- Activity
Please give back exactly the line with "8: (203, 111)" and each line after it through the end of the material, leaving out the pictures.

- Recorded data
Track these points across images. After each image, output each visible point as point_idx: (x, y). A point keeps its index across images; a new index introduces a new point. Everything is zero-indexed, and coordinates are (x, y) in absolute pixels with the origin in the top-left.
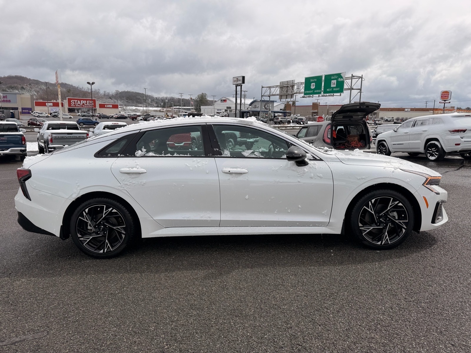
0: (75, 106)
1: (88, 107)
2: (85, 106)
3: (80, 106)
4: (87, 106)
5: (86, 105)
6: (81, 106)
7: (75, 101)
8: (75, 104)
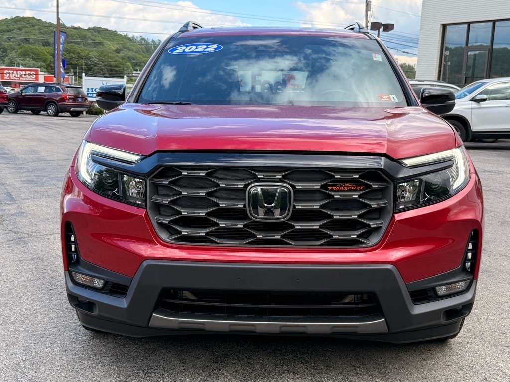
0: (10, 79)
1: (28, 80)
2: (23, 79)
3: (16, 78)
4: (26, 79)
5: (25, 77)
6: (18, 78)
7: (10, 71)
8: (9, 76)
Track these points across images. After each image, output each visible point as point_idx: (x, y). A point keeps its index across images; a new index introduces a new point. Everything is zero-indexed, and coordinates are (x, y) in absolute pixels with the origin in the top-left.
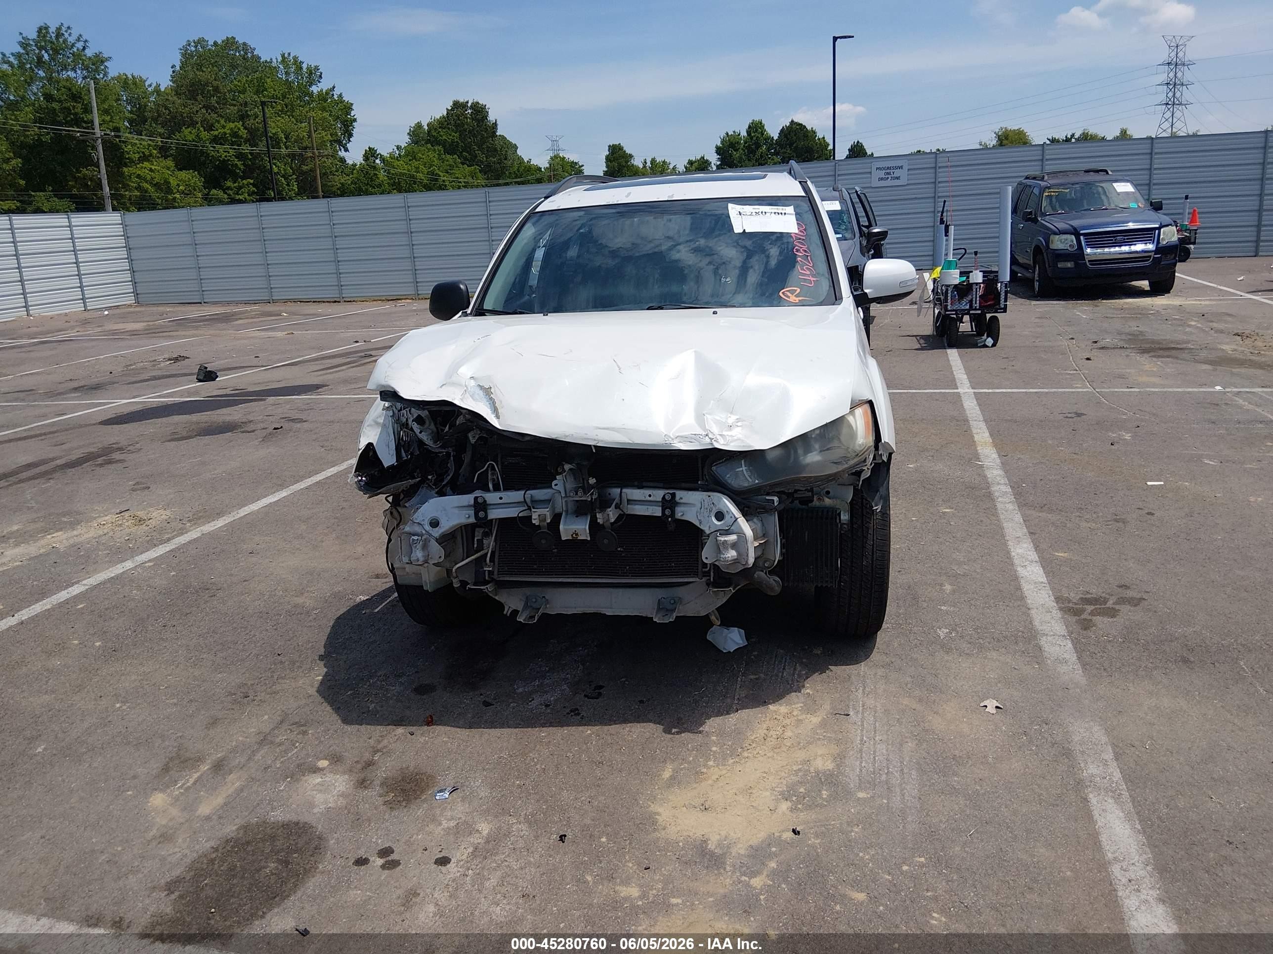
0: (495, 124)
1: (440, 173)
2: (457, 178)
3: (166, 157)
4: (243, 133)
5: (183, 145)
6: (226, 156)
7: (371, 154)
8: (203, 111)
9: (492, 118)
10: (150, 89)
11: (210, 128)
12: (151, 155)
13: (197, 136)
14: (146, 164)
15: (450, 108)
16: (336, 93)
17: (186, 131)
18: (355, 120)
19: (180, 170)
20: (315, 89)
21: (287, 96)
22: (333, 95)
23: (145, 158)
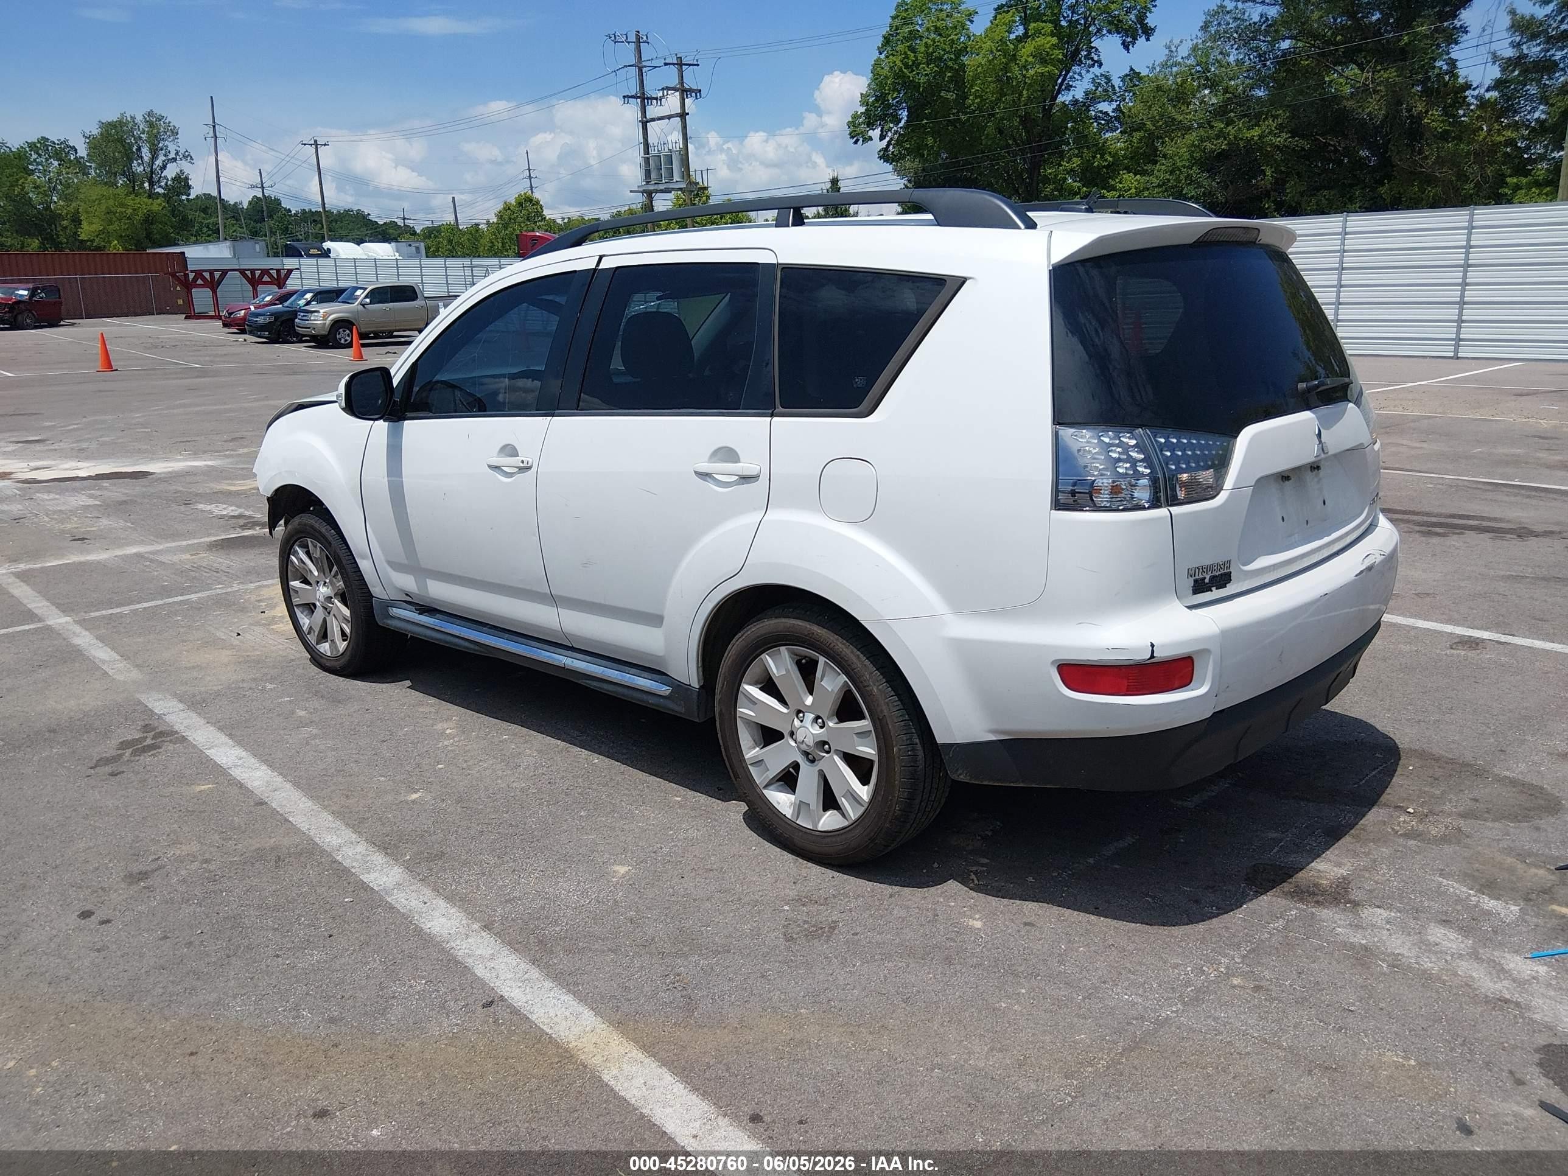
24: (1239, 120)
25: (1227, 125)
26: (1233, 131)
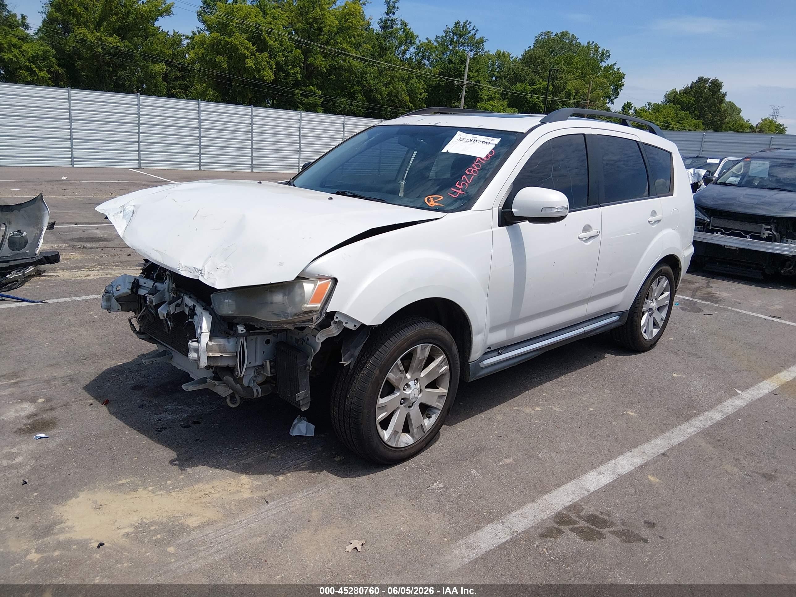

- Result
8: (203, 111)
9: (492, 118)
10: (150, 89)
11: (210, 128)
12: (151, 155)
13: (197, 136)
14: (146, 164)
15: (450, 108)
16: (336, 93)
17: (186, 131)
18: (355, 120)
19: (180, 170)
20: (315, 89)
21: (287, 96)
22: (333, 95)
23: (145, 158)
24: (1239, 120)
25: (1227, 125)
26: (1233, 131)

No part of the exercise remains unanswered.